═════ Excerpted data
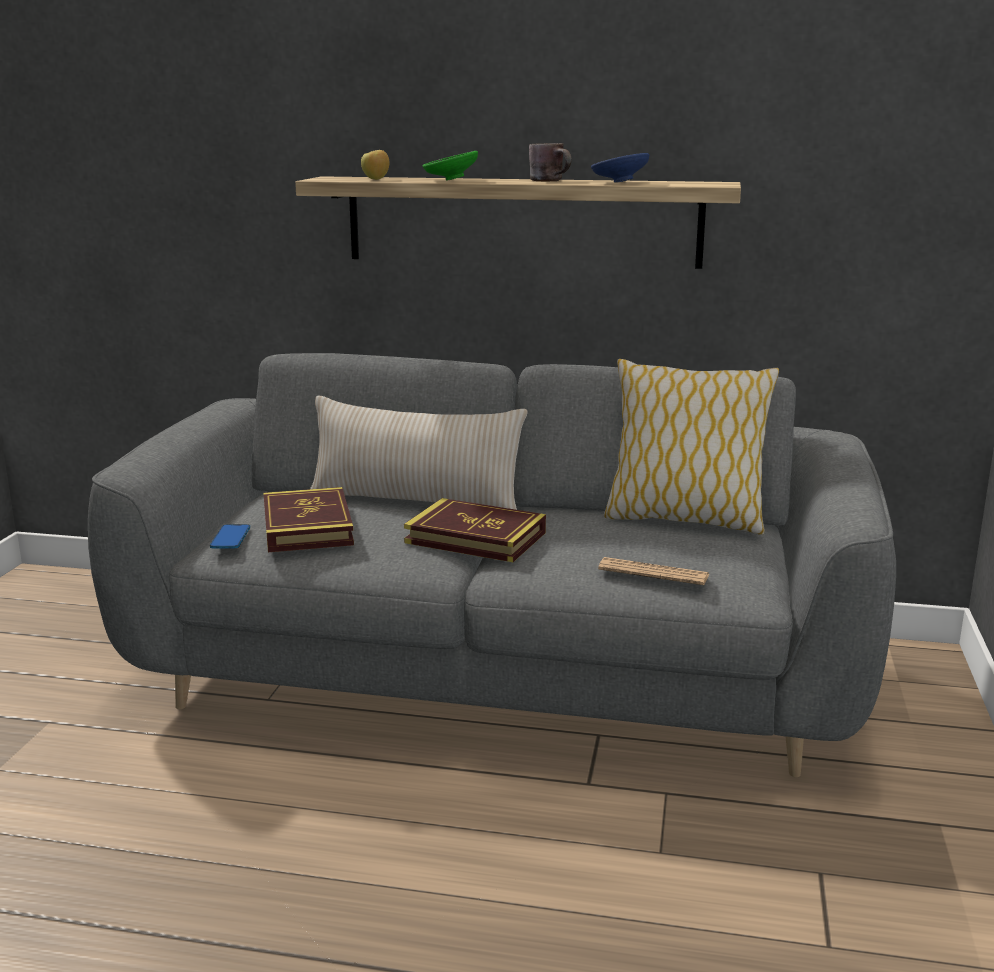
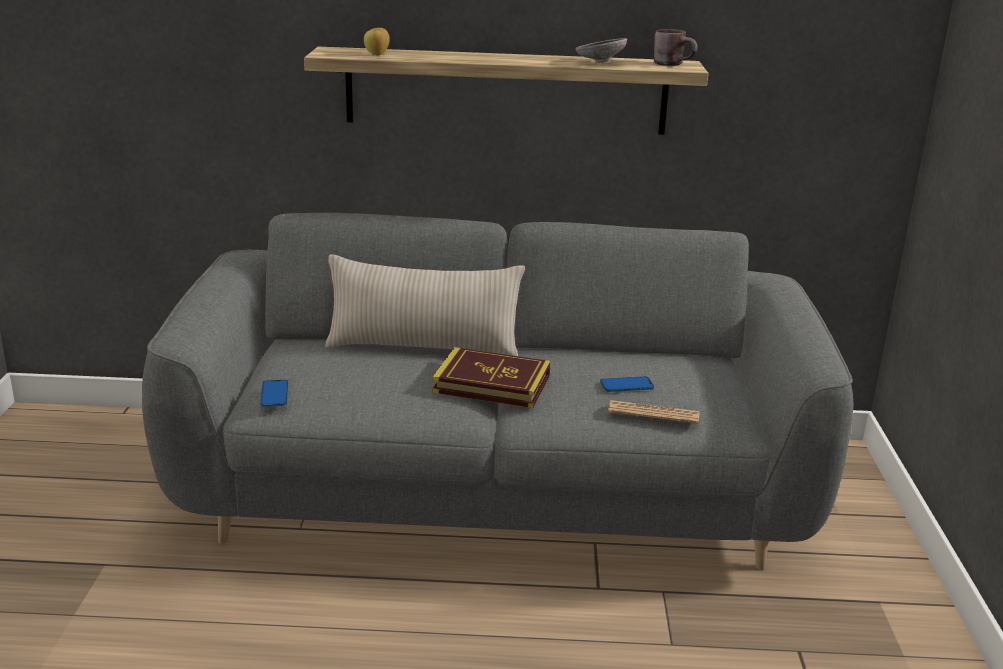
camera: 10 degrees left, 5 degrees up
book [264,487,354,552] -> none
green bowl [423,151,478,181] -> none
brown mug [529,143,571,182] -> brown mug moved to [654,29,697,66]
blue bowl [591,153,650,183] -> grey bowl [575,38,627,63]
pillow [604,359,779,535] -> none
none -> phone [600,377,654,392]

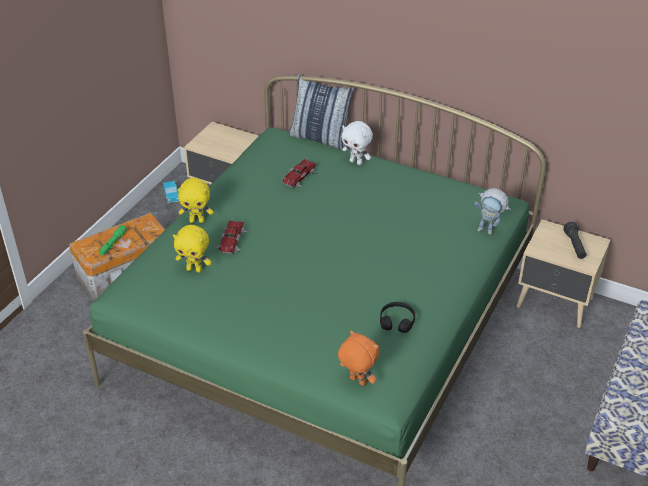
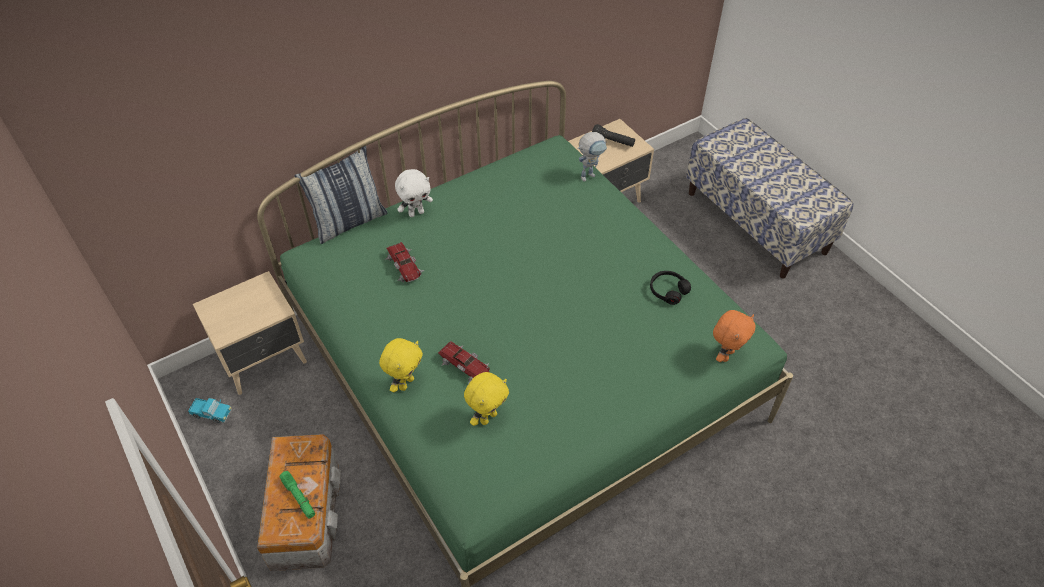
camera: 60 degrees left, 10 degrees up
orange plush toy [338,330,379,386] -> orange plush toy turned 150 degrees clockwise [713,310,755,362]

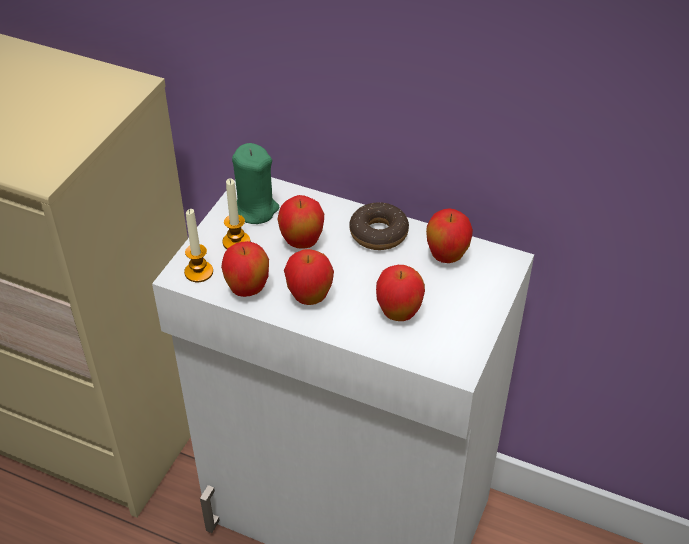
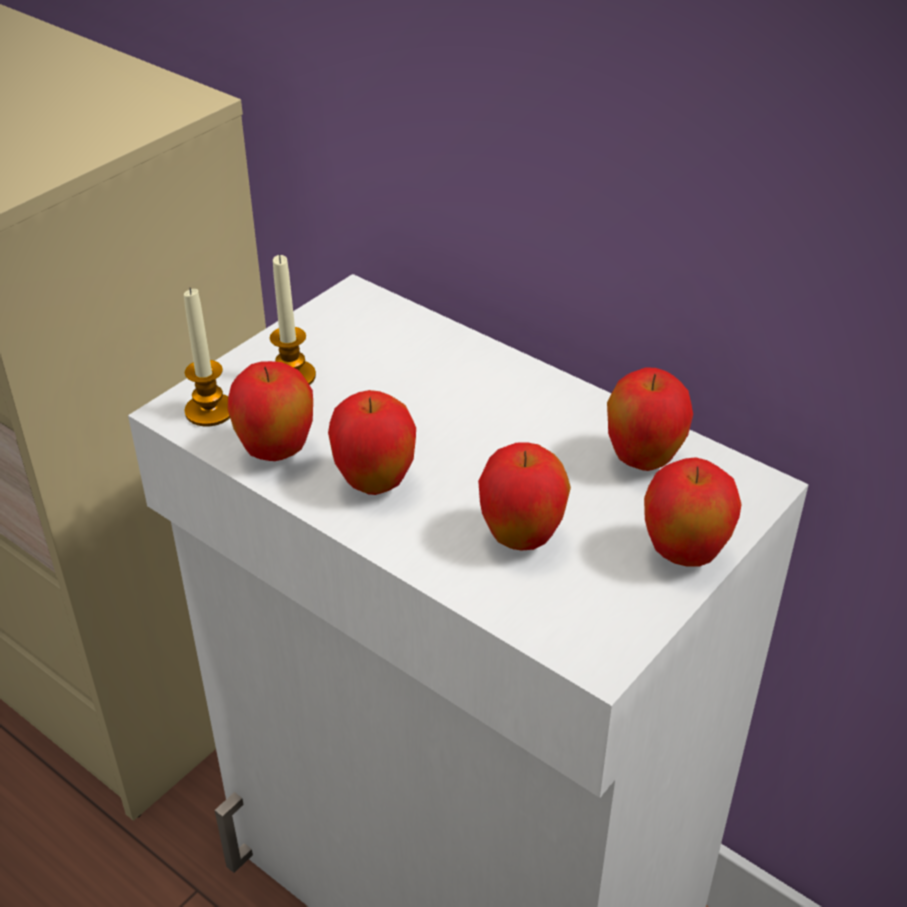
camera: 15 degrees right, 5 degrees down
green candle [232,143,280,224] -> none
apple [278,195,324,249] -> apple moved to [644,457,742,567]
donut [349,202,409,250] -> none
══════════
→ **Work item**: Without including any images, output the data exactly as given.

→ **Finished exercise**:
camera: 10 degrees left, 5 degrees up
book [264,487,354,552] -> none
green bowl [423,151,478,181] -> none
brown mug [529,143,571,182] -> brown mug moved to [654,29,697,66]
blue bowl [591,153,650,183] -> grey bowl [575,38,627,63]
pillow [604,359,779,535] -> none
none -> phone [600,377,654,392]

camera: 60 degrees left, 10 degrees up
orange plush toy [338,330,379,386] -> orange plush toy turned 150 degrees clockwise [713,310,755,362]

camera: 15 degrees right, 5 degrees down
green candle [232,143,280,224] -> none
apple [278,195,324,249] -> apple moved to [644,457,742,567]
donut [349,202,409,250] -> none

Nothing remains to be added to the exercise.